MPI Update pack 0.016/0.017 now available

Some more tweaks for using a USB drive as the payload source and also for using your own custom menu.lst file (which you should put in the CUSTOM folder).

0.016 had a minor bug where is listed all the modified menus on the screen, please use 0.017 or later.

By adding your own menu.lst and background file, etc. in the CUSTOM folder, you can change the look of the CSM Menu. Just make sure to use the csm\menu.lst file as a template. When you update MPI, you will not overwrite any of your files in the CUSTOM folder.

I have now made new images of different USB Flash pens that were made using the following programs

• YUMI
• PenDriveLinux Universal USB Installer
• XBOOT (make using Syslinux and use the 'Replace menu.lst' option when asked)
• SARDU
• WinSetupFromUSB (use the 'Combine menu.lst' option when asked)
• LiveUSBCreator (with persistence)
• Rufus

These images all seem to work OK.

So now on my E2B USB Hard Disk, I can boot from almost any ISO or any image I like and, if supported, in UEFI mode too!


There are 10 types of people in the world the other 8 aren't programmers...

MakePartImage Update Pack v 0.011 available

I have been unable to find an extraction program that works for all ISOs that is free, unlimited and distributable. MPI v 0.011 uses 7Zip by default, but if that fails, it uses the user-installed version of either WinRAR or PowerIso if present).
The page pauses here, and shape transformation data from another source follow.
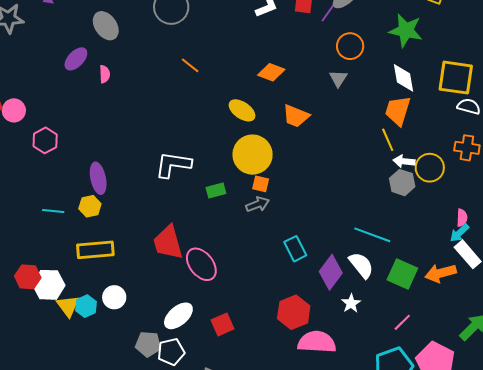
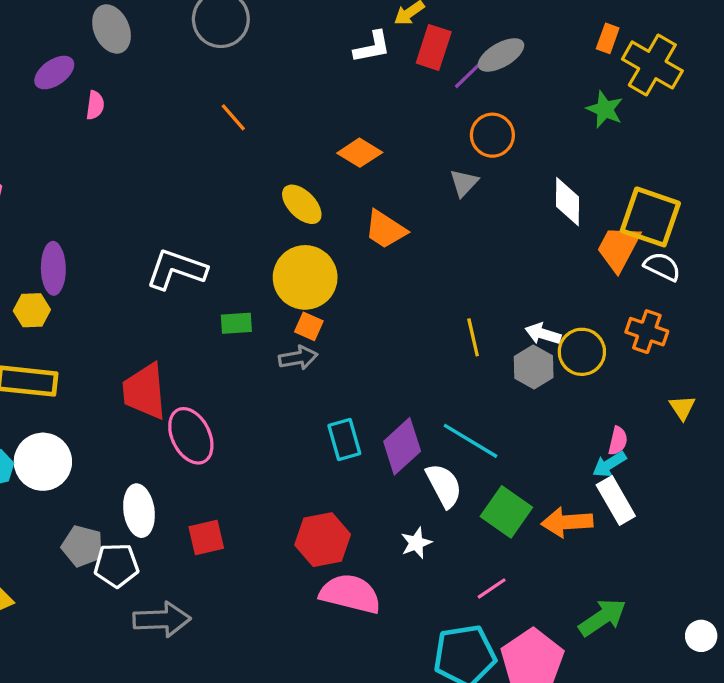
green star: (406, 30) -> (605, 109), moved, size x0.7
orange trapezoid: (398, 111) -> (618, 248), moved
yellow line: (388, 140) -> (473, 337), moved
purple diamond: (331, 272) -> (402, 446), moved
white circle: (114, 297) -> (43, 462), size x1.5
white ellipse: (178, 316) -> (139, 511), turned -68

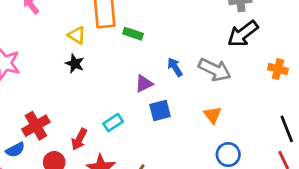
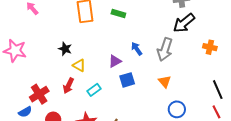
green rectangle: (133, 34) -> (118, 13), moved
yellow triangle: (77, 35) -> (79, 65), moved
gray arrow: (215, 70) -> (165, 49), turned 85
red arrow: (79, 139) -> (68, 86), moved

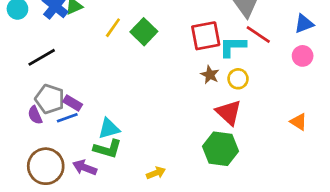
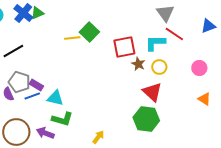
yellow line: (113, 28) -> (72, 38), moved, turned 49
red square: (206, 36) -> (124, 47), moved
pink circle: (303, 56) -> (199, 68), moved
cyan triangle: (109, 129) -> (55, 98), moved, turned 30
yellow arrow: (156, 173) -> (98, 137), turned -32

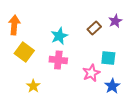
Thanks for the suggestions for alternatives, I have checked 26 of them so far and none fit the bill. They are either not free or are limited Trialware, don't extract UDF ISOs correctly, cannot be legally distributed or don't accept command line parameters.
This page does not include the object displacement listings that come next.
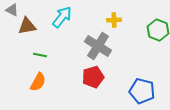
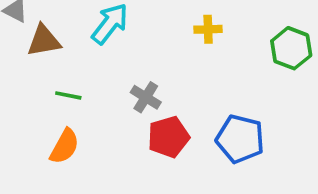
gray cross: (98, 46) -> (146, 97), moved, size x0.6
blue pentagon: (142, 91) -> (240, 139), moved

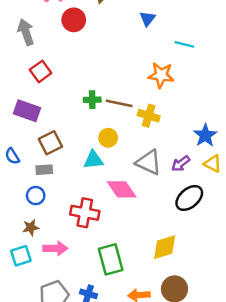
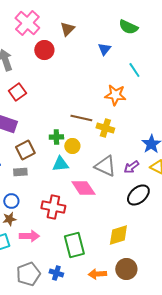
cyan line: (184, 44) -> (134, 70), turned 42
green cross: (92, 100) -> (56, 137), moved
blue circle: (36, 196) -> (11, 201), moved

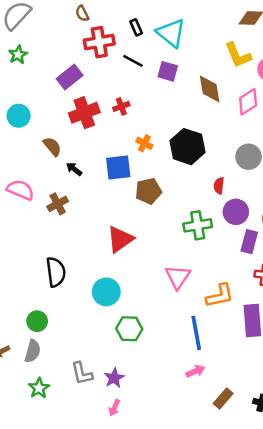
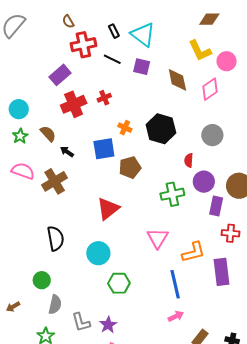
green star: (18, 55) -> (20, 136), moved
brown cross: (58, 204) -> (55, 181), size x1.4
gray semicircle: (33, 351) -> (55, 305), moved

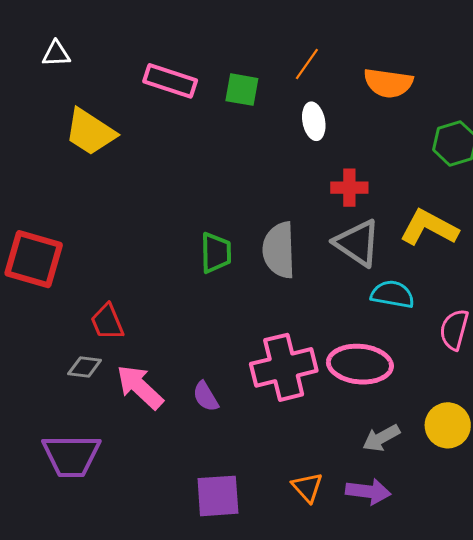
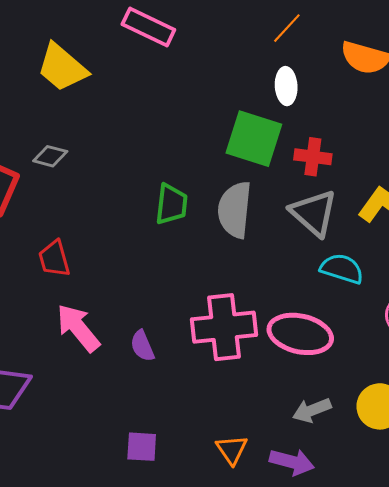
green square: (242, 90) -> (254, 139), moved, size x1.6
gray diamond: (85, 367) -> (50, 156), moved
purple square: (218, 496) -> (142, 447), size x0.7

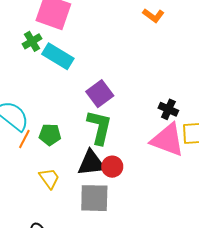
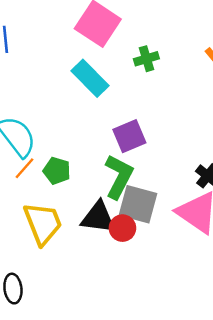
green cross: (32, 41) -> (146, 59), moved
yellow trapezoid: (49, 178) -> (43, 223), size x1.6
gray square: (94, 198) -> (138, 204), moved

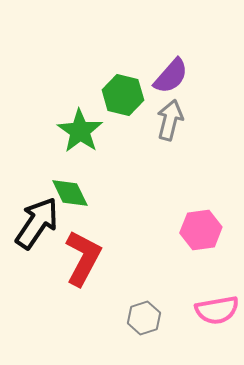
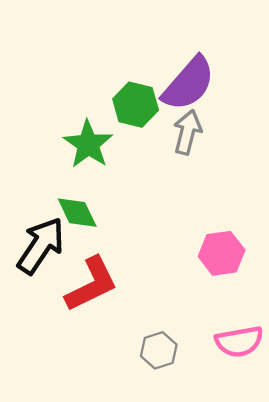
purple semicircle: (171, 76) -> (188, 84), size x1.4
red L-shape: (83, 258) -> (91, 284), turned 36

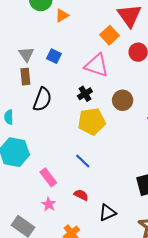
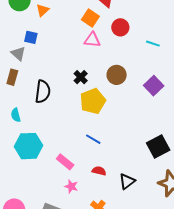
blue square: (54, 56) -> (31, 37), moved
pink triangle: (97, 65) -> (92, 40), moved, size x0.7
brown rectangle: (25, 77) -> (12, 77), moved, turned 35

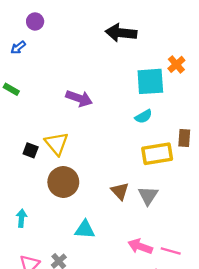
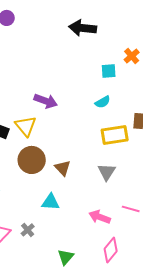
cyan square: (150, 81) -> (109, 71), size x0.6
purple arrow: (79, 98) -> (46, 101), moved
brown triangle: (120, 191) -> (63, 168), moved
pink line: (171, 251) -> (131, 209), moved

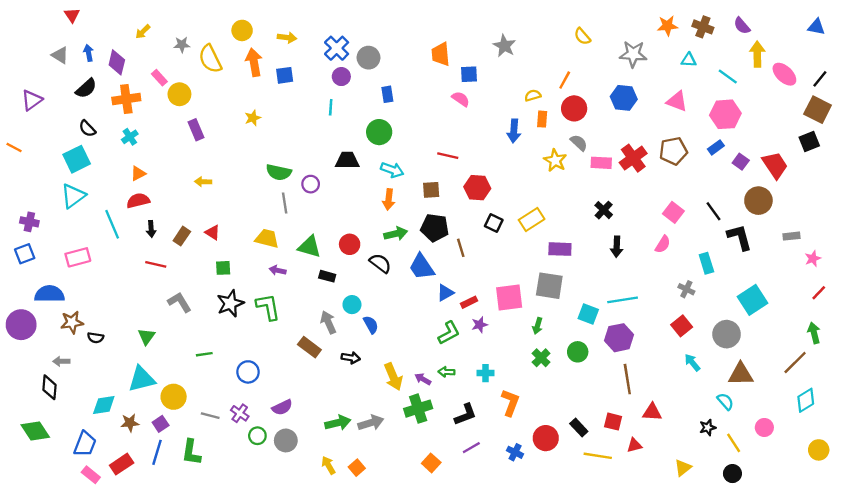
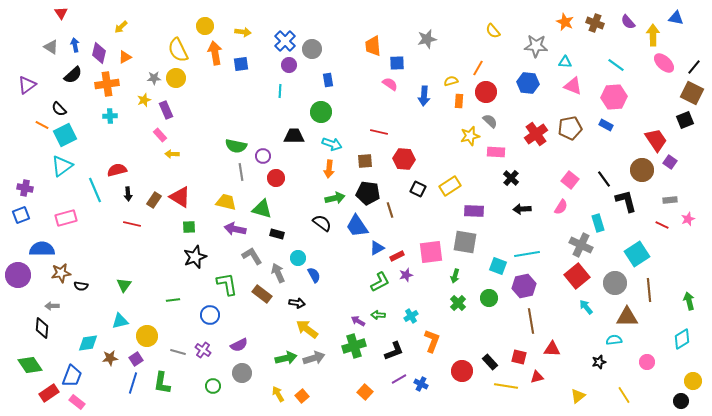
orange star: (667, 26) -> (565, 22), turned 30
blue triangle: (816, 27) -> (676, 18), moved
gray star: (182, 45) -> (154, 78), moved
gray star: (504, 46) -> (427, 39), turned 30
yellow arrow: (757, 54) -> (653, 35), moved
cyan triangle: (689, 60) -> (565, 62), moved
pink rectangle: (159, 78) -> (160, 135), moved
yellow circle: (179, 94) -> (176, 78), moved
yellow star: (253, 118) -> (144, 100), moved
black semicircle: (87, 129) -> (59, 109), moved
blue arrow: (514, 131) -> (424, 96), moved
cyan cross: (130, 137) -> (110, 116), turned 32
orange line: (14, 147) -> (42, 125), moved
blue rectangle: (716, 147) -> (606, 125), turned 64
yellow star: (555, 160) -> (470, 136), turned 30
purple square: (741, 162) -> (670, 162), moved
pink rectangle: (601, 163) -> (496, 152), moved
orange triangle: (138, 173) -> (125, 57), moved
red triangle: (213, 233) -> (180, 197), size x1.6
red circle: (350, 244) -> (276, 178), moved
black arrow: (617, 247) -> (522, 209), turned 84
purple arrow: (278, 270) -> (235, 229), size x1.5
gray cross: (686, 289) -> (581, 245), size x1.6
red line: (819, 293) -> (662, 225), moved, turned 72
gray L-shape: (179, 302) -> (252, 256), moved
green L-shape: (268, 307) -> (227, 284), moved
red square: (682, 326) -> (577, 276), size x1.4
green arrow: (814, 333) -> (689, 301), moved
brown line: (795, 362) -> (649, 290), moved, turned -50
cyan cross: (485, 373) -> (411, 316), turned -32
yellow arrow: (393, 377) -> (307, 329), moved, turned 150
cyan triangle: (142, 379) -> (120, 321), size x0.7
cyan semicircle: (725, 401) -> (614, 340), turned -56
green circle: (257, 436) -> (213, 386), moved
yellow line: (734, 443) -> (624, 395), moved
blue cross: (515, 452) -> (421, 384), moved
red rectangle: (122, 464) -> (49, 393), moved
black circle: (732, 474) -> (681, 401), moved

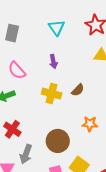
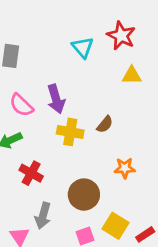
cyan triangle: (56, 28) -> (83, 47), moved
purple arrow: (53, 62) -> (56, 99), moved, size x1.5
red cross: (12, 129) -> (31, 173), moved

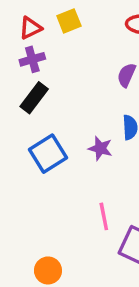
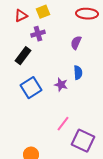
purple cross: (32, 59) -> (38, 34), moved
pink line: (104, 216) -> (63, 124), turned 49

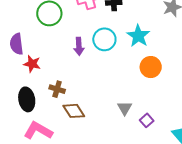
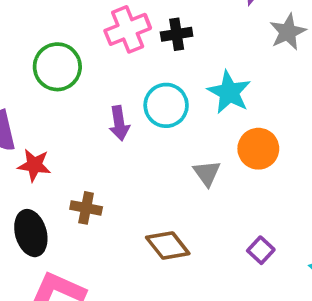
gray triangle: (125, 108) -> (207, 173), moved
brown diamond: (74, 111) -> (168, 245), moved

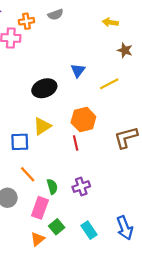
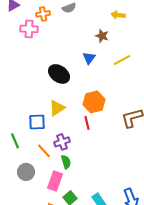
brown star: (125, 50) -> (102, 36), moved
yellow line: (109, 84) -> (122, 60), moved
black ellipse: (44, 88) -> (59, 74), turned 55
purple cross: (81, 187) -> (62, 142), moved

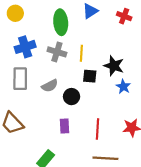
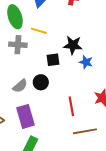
yellow line: (81, 53) -> (39, 31), moved, turned -63
gray semicircle: (50, 86) -> (20, 86), moved
purple rectangle: (65, 126) -> (25, 116), moved, size x1.6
The other change is that there is now a CUSTOM folder. Any files you place in this folder will get copied to any .imgPTN file that you create. This allows you to customise each image.
For instance, you can modify the menu.lst file and create a new background for the CSM menu and place the new files in the CUSTOM folder. This will overwrite the files used by MPI.
You could also add any utilities, etc. to the CUSTOM folder (or make a subfolder) so that every image would contain your utilities.
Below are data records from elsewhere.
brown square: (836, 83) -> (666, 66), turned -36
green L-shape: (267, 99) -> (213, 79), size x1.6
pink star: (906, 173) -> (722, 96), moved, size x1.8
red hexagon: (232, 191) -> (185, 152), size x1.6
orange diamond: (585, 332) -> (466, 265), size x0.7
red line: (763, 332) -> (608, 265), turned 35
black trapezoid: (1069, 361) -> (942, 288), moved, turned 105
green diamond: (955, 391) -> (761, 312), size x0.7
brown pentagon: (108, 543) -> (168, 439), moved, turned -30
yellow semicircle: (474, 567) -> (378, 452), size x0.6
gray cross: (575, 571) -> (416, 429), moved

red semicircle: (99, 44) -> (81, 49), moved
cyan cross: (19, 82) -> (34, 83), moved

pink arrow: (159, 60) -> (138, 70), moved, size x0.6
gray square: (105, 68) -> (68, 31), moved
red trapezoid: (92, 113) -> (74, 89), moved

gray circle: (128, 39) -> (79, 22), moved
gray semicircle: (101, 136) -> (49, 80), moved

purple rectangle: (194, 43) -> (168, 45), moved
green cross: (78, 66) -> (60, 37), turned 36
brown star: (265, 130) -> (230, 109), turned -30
This means I can release new updates which can overwrite your existing folder, but it won't overwrite your files in the CUSTOM folder.

P.S. The only one which did seem to extract ISOs correctly was: ISO Workshop (free but no command line support yet for extraction). Notably, Windows 8.1 Explorer, 7Zip and WinRAR all fail to show the correct contents with some ISO file formats!
A good test is to try extracting the antergos-2013.11.17-i686.iso file. It should work and not be in all uppercase (one of the files in \arch\boot is in mixed case).  PowerISO (trial), WinZip(trial) WinISO(trial) and UltraISO(trial) failed with this one. PeaZip and 7Zip shows lowercase files but these fail on UDF ISOs. ISO Workshop also shows lowercase files and mixed-case files.

P.S. Do you sometimes use YUMI, XBoot,  LiveUSBCreator, PenDriveLinux, SARDU, Rufus, WinSetupFromUSB, etc. Well why not add all of your USB drives to one large E2B drive! Just make an .imgPTN file from each USB stick and then add the files to E2B. Just make sure to use the E2B CSM menu.lst file (or choose the Combine option if prompted).